──────── RECORDS SHOWN ────────

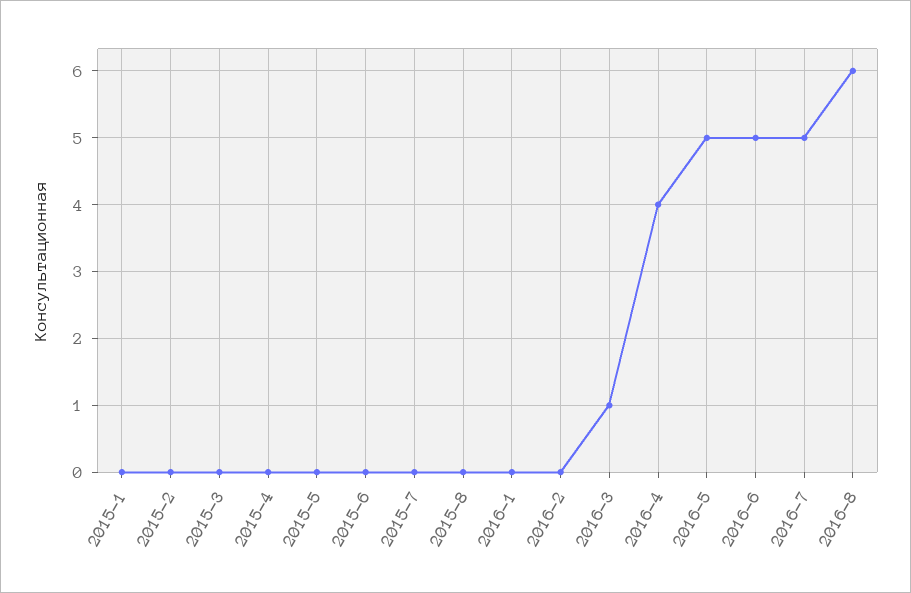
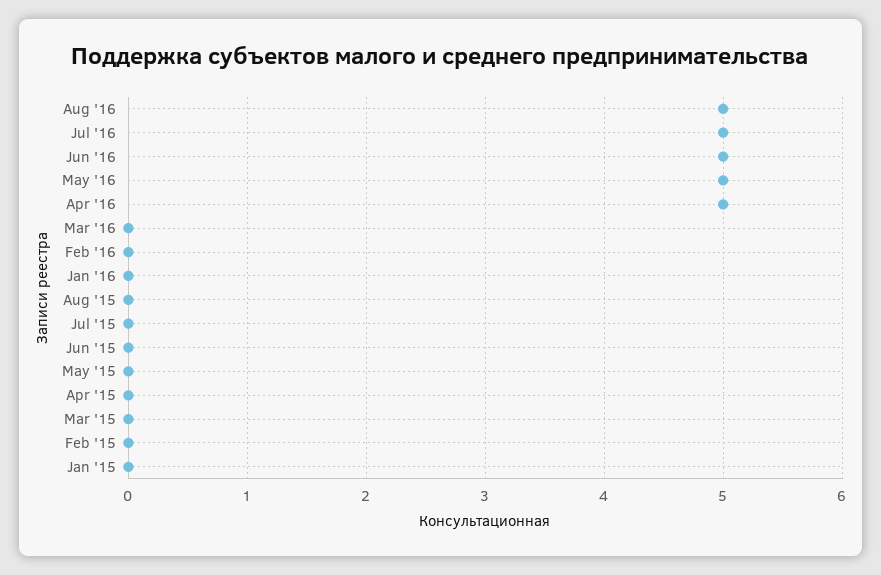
  {
    "2015-1": 0,
    "2015-2": 0,
    "2015-3": 0,
    "2015-4": 0,
    "2015-5": 0,
    "2015-6": 0,
    "2015-7": 0,
    "2015-8": 0,
    "2016-1": 0,
    "2016-2": 0,
-   "2016-3": 1,
+   "2016-3": 0,
-   "2016-4": 4,
+   "2016-4": 5,
    "2016-5": 5,
    "2016-6": 5,
    "2016-7": 5,
-   "2016-8": 6
+   "2016-8": 5
  }

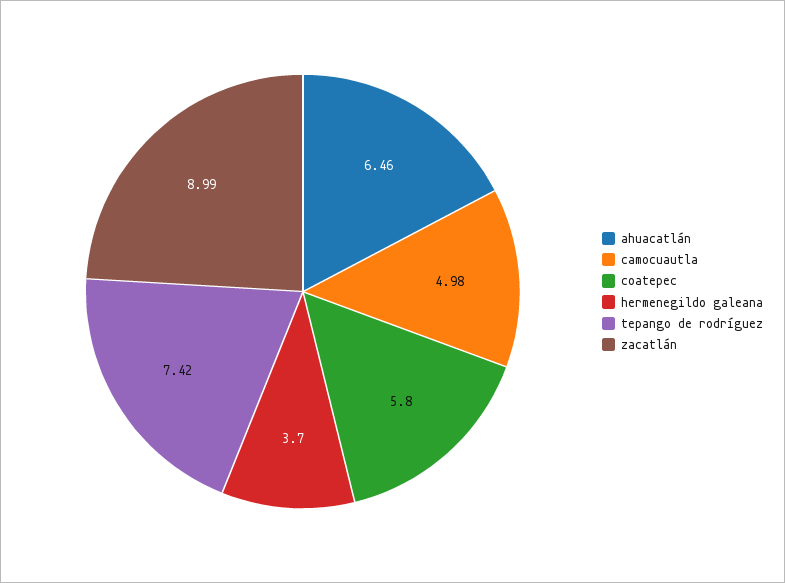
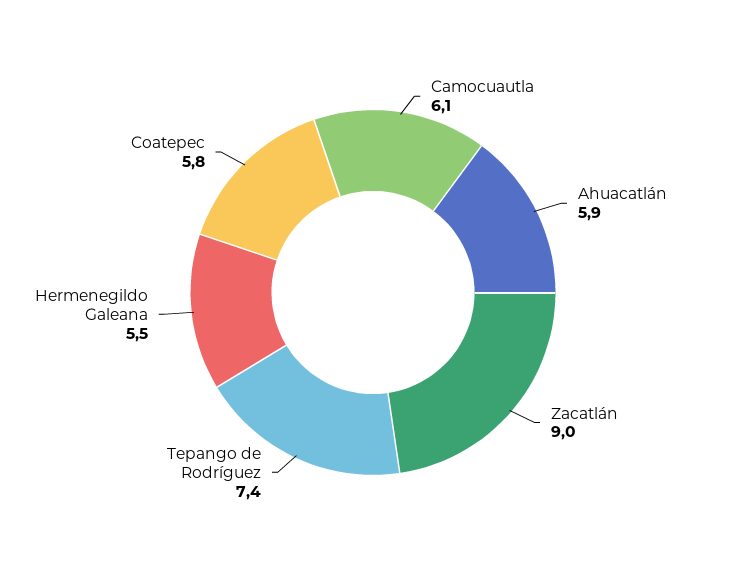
  {
-   "ahuacatlán": 6.46,
+   "ahuacatlán": 5.9,
-   "camocuautla": 4.98,
+   "camocuautla": 6.1,
    "coatepec": 5.8,
-   "hermenegildo galeana": 3.7,
+   "hermenegildo galeana": 5.5,
    "tepango de rodríguez": 7.42,
    "zacatlán": 8.99
  }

────────

-- PROBLEM DESCRIPTION --
Your copy of the records must match them exactly, except that no pictures appear in it.

-- EXERCISE OUTPUT --
  {
    "2015-1": 0,
    "2015-2": 0,
    "2015-3": 0,
    "2015-4": 0,
    "2015-5": 0,
    "2015-6": 0,
    "2015-7": 0,
    "2015-8": 0,
    "2016-1": 0,
    "2016-2": 0,
-   "2016-3": 1,
+   "2016-3": 0,
-   "2016-4": 4,
+   "2016-4": 5,
    "2016-5": 5,
    "2016-6": 5,
    "2016-7": 5,
-   "2016-8": 6
+   "2016-8": 5
  }

  {
-   "ahuacatlán": 6.46,
+   "ahuacatlán": 5.9,
-   "camocuautla": 4.98,
+   "camocuautla": 6.1,
    "coatepec": 5.8,
-   "hermenegildo galeana": 3.7,
+   "hermenegildo galeana": 5.5,
    "tepango de rodríguez": 7.42,
    "zacatlán": 8.99
  }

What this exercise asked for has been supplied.